Pour conclure, ces quelques notes ne souhaitent ni alerter sur des précautions à prendre face à des dispositifs gendarmesques centralisés qui semblent prendre de l’ampleur, parce qu’on imagine que chacune chacun les prend déjà, ni effrayer quiconque, parce que l’éventuelle répression fait de toute façon partie de la donne, qu’on entende ou pas affronter directement ce monde d’oppression. Restent alors les désirs individuels de destruction de la domination, les vases communicants entre l’idée et l’action, la poésie singulière de ces antennes en flammes et de ces câbles cisaillés, où transitent jusqu’à leur rupture brutale flux d’école et d’argent, de travail et de contrôle ou de relations désincarnées. Reste aussi ce vieux texte qui annonçait d’emblée ses perspectives sans chichi inutile : « En s’exerçant un peu, on pourrait parcourir les yeux fermés le chemin qui va de la maison à l’école, du bureau au supermarché, de la banque à la discothèque. On est en train de réaliser complètement l’adage de ce vieux sage grec : « Même les dormeurs régissent l’ordre du monde ». L’heure est venue de rompre avec ce on, ce nous, reflet de la seule communauté qui existe actuellement, celle de l’autorité et de la marchandise. Une partie de cette société a tout intérêt à ce que l’ordre continue de régner, et l’autre à ce que tout croule au plus vite.
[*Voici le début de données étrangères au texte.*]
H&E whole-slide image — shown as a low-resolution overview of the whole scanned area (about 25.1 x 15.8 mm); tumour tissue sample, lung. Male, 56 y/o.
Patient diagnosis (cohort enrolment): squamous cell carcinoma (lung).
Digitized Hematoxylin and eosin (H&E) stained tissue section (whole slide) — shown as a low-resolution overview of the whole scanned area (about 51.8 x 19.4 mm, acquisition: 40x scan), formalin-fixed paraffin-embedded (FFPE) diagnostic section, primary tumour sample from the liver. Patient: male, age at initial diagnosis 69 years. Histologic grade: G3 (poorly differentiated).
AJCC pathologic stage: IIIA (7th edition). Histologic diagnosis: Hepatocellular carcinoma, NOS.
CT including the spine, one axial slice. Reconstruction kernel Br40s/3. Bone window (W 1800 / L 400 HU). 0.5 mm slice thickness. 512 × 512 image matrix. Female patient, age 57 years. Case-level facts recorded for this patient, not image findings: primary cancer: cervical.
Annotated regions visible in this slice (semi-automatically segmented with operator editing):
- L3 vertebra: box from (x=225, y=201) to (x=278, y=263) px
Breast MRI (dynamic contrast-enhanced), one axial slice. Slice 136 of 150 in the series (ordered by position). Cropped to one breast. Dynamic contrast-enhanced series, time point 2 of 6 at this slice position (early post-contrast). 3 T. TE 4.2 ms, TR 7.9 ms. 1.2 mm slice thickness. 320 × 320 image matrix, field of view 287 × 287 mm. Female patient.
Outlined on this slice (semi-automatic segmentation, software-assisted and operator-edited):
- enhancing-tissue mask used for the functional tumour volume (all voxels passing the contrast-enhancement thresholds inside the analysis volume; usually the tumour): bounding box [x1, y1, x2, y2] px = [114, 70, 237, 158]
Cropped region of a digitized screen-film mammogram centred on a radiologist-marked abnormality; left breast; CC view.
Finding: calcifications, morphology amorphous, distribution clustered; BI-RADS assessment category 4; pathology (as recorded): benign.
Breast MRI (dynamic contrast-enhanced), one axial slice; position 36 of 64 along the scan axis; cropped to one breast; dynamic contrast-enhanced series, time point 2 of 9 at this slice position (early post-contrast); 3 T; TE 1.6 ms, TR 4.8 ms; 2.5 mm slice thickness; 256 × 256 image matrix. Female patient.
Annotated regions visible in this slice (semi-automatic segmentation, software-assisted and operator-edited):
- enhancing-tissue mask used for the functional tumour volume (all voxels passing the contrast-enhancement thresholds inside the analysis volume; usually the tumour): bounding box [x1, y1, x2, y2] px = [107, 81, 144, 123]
Décider de quel coté se trouver est le premier pas. Mais partout règnent aussi bien les résignés, véritable base de l’accord entre les deux parties, que ceux qui veulent améliorer l’existant, et ses faux critiques. Partout, y compris dans notre vie -qui est le véritable lieu de la guerre sociale-, dans nos désirs, dans notre détermination comme dans nos petites soumissions quotidiennes. Il faut en venir à couteaux tirés avec tout cela, afin d’en arriver à couteaux tirés avec la vie même.»